Many of us depend heavily on The Weather Channel for updates during these times. The truth is that all the information they use to predict and advise is available for us to assimilate ourselves. Do-It-Yourself weather during an emergency isn’t highly recommended, but here’s what you can find no matter when in the world you are in case TWC and Governor Jeb Bush aren’t handy enough to tune-in on the television.

Terrapins up in Maryland University present dry data (though not nearly as dry as Weather.Unisys.com including advisories for Tropical Storms and Hurricanes. Their JAVA tracker maps are merely interesting and forecast nothing; they only track the history of a storm. So we’ll need something more dynamic.

Weather Underground :: Tropical has a peculiar likeness to TWC’s site. Hurricanes get mapped, plotted, animated and stuck on the front page instantly. Just so you know, the ONLY Weather Toolbar we don’t recommend against is the one from TWC’s site.

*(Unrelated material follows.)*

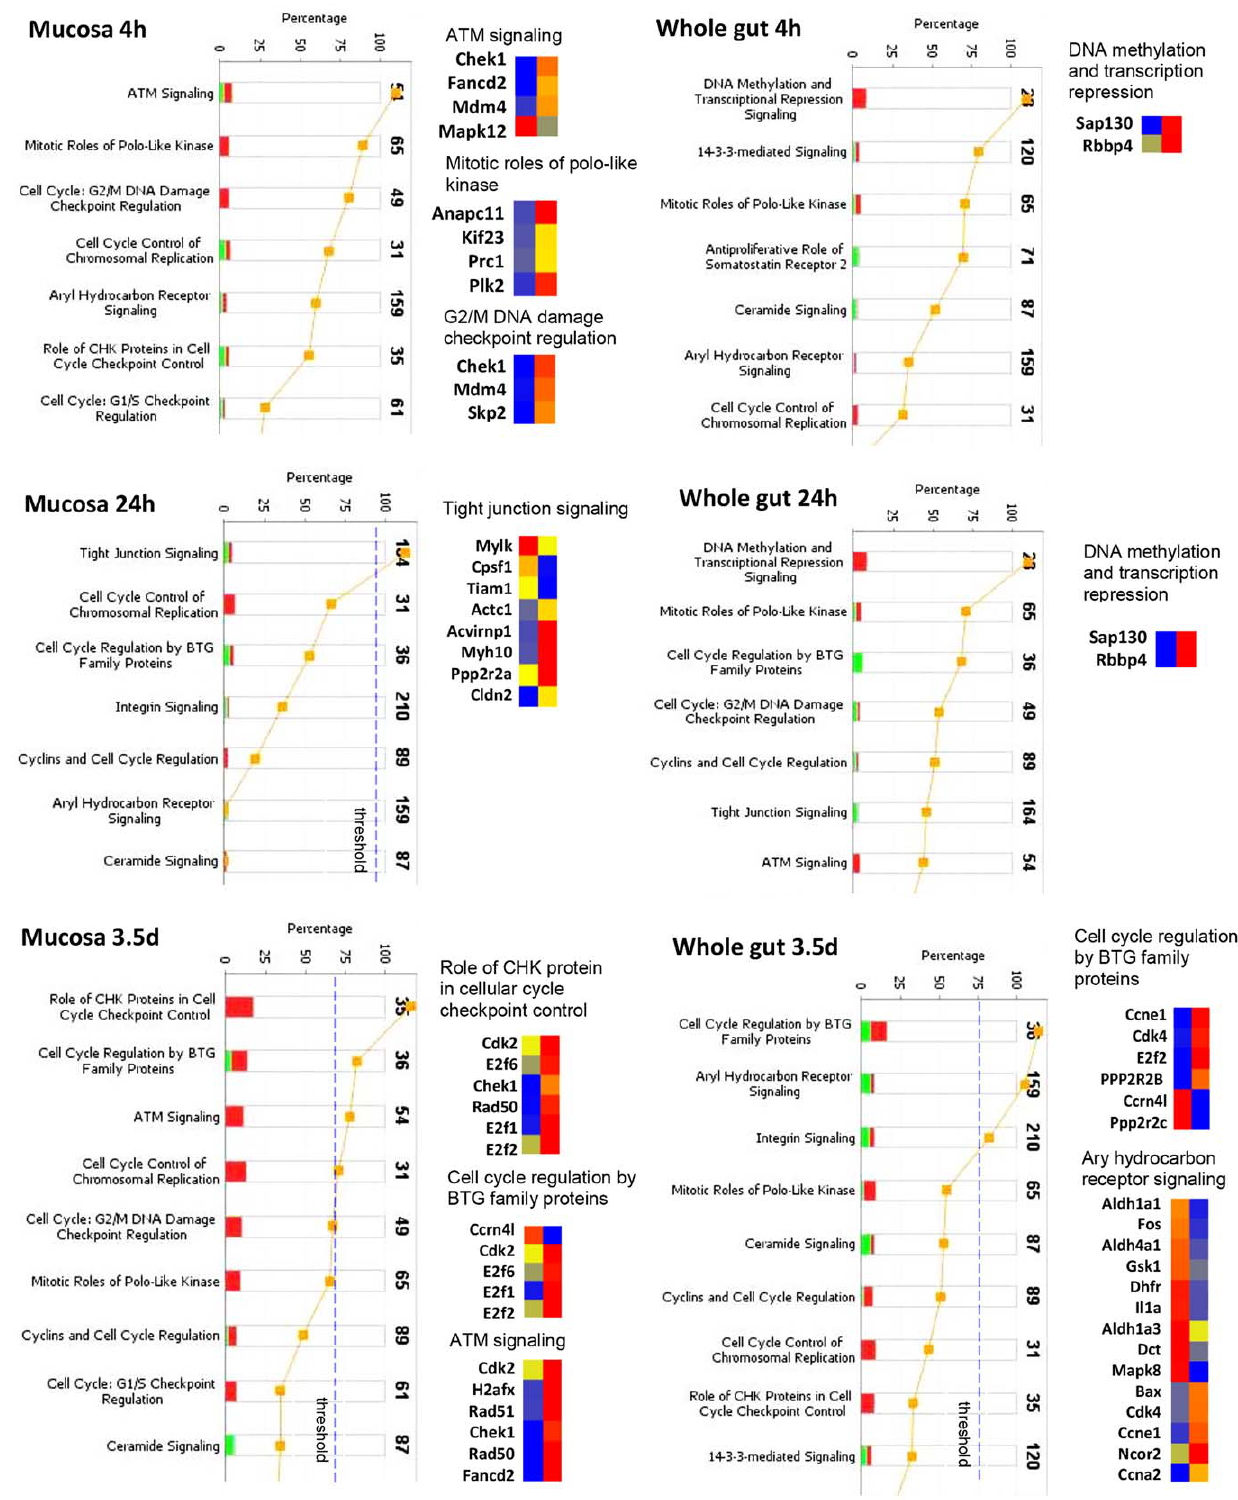
Figure 6. Activation of cell cycle control pathways in mucosa and whole gut. Stacked bar charts demonstrate IPA-generated activated cell cycle control pathways in mucosa and whole gut at 4 h, 24 h, and 3.5 d after irradiation. The height of the bars indicates the percentage of genes that changed in the particular pathway. Red bar: up-regulated. Green bar: down-regulated. Pathways with p-value (yellow dot) above the threshold (dashed line) are significantly activated. Heatmaps demonstrate the change of the genes in the selected signaling pathway before (left column) and after radiation (right column). Blue: decreased, red: increased.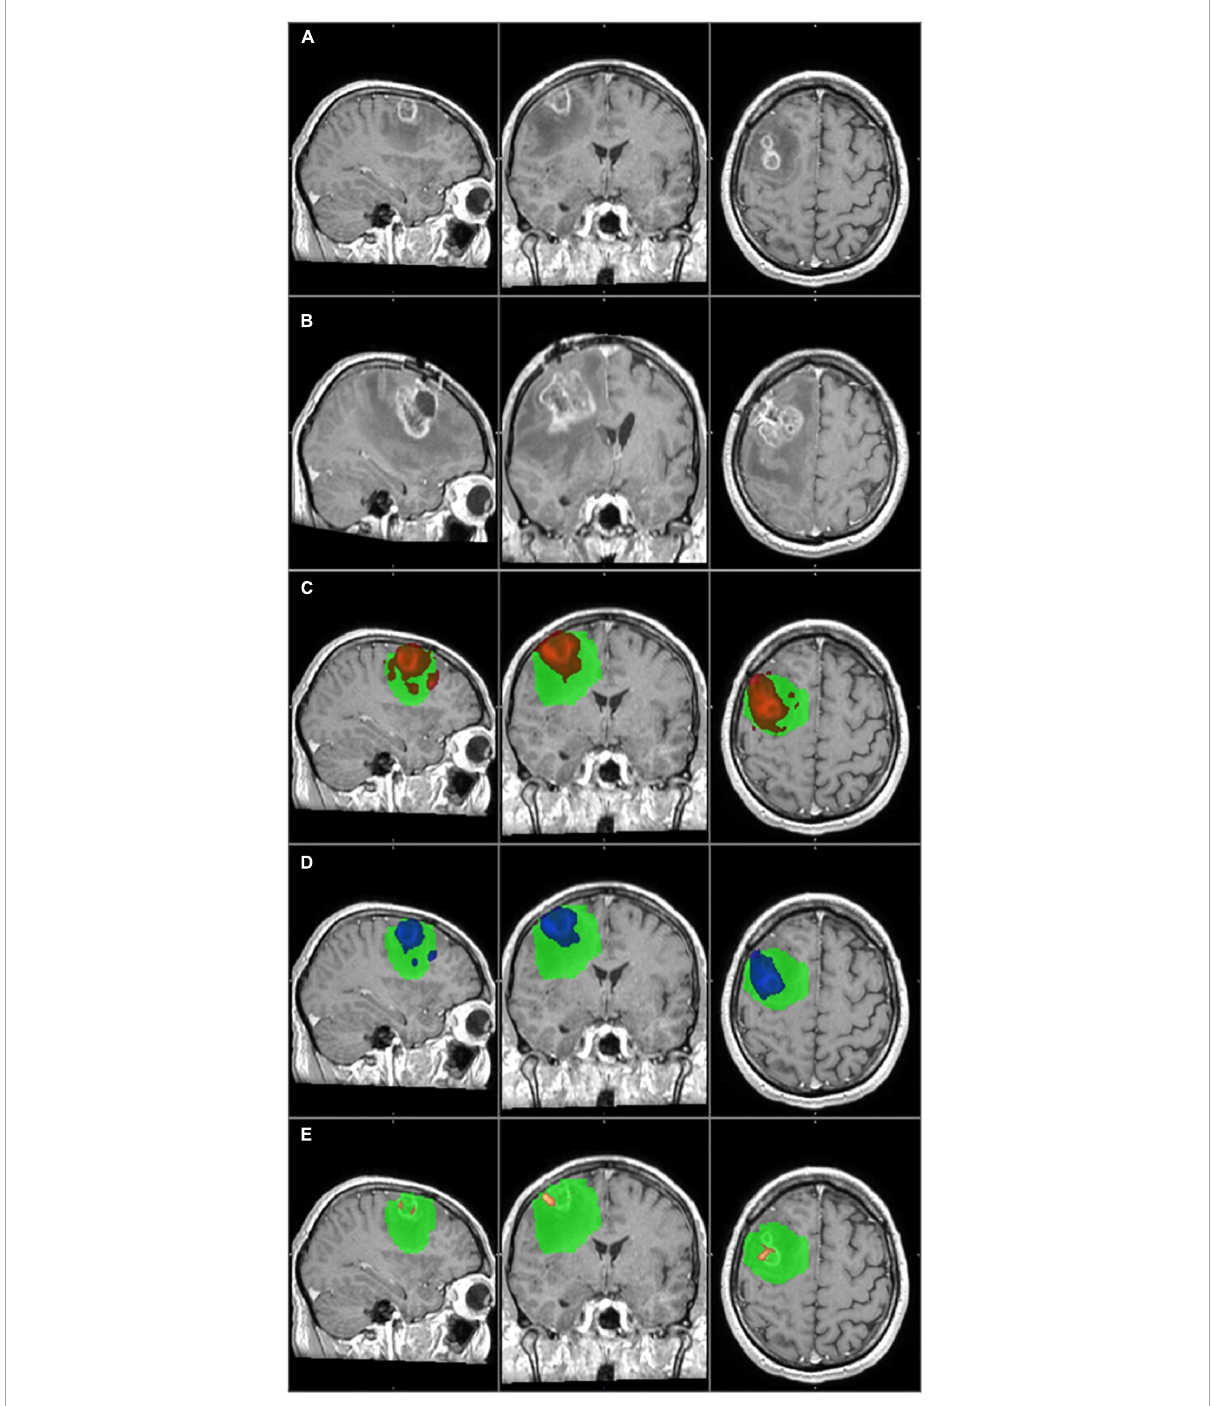
FIGURE4 The primary tumor, the recurrence tumor, and the overlap between the different TCs and the tumor recurrence mask of the representative case of Patient 20 are displayed in this figure. All images are transformed to the MNI152 1 mm space. (A) The preoperative contrast enhanced T1 image. Two small tumors with ring shaped contrast enhancement can be seen in the right frontal region. (B) The size and the location of the tumor recurrence. (C) The 1% TC (red) is overlapped on the tumor recurrence mask (green). (D) The 5% TC (blue) is overlapped on the tumor recurrence mask (green). (E) The 40% TC (red-yellow) is overlapped on the tumor recurrence mask (green). (C–E) Are on the preoperative T1 images. As it can be seen, the TCs are fully overlapping with the tumor recurrence mask and therefore the specificity is 100% at every threshold. On the other hand the recurrence remarkably exceeds the border of the TCs, and the sensitivity is low, even at 1%. Please note that the direction of the recurrence is in correspondence with the TCs, and the low sensitivity is the result of the fast tumor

The clever chasers at HurricaneTrack.com might actually be a little insane. Their motto is that we, the visitors, track it, and they’ll take us there. The poster at left is available in their store and, frankly typing, we must say that it’s a beauty of a poster. no proceeds of the sales go to us at all, but what a looker this look back at last year’s record breaking storms is! Video reports and a blog-style kindness to the site make it pretty fun to visit. Unfortunately, we can’t recommend many of the other sites that are refered to in the margins, but that’s life. Their access to live webcams is pretty interesting however. Now, how about some RSS so that the news comes to us instead?

The National Hurricane Center will let you pick a storm and XML stories about it to yourself which simplifies a great deal of research and effort. What happens when the storm is gone? Although it’s not RSS able, Weather.gov’s country map is a neat catch-all of everything going on. Clicking on a region will zoom in for more detailed maps and alerts.


Basic warning zones.


Collegiate papers on hurricanes and predictions may benefit from the following, otherwise dull, links: FSU probability study, The Atlantic Tropical Weather Center crammed to the hilt with links, those B&W maps everyone uses are born at GOES.NOAA.gov, get the NAVY’s take, historical archive compliments of Weather.Unisys.com,Weathermatrix’s huge mess of trackers and posts and pics and vids.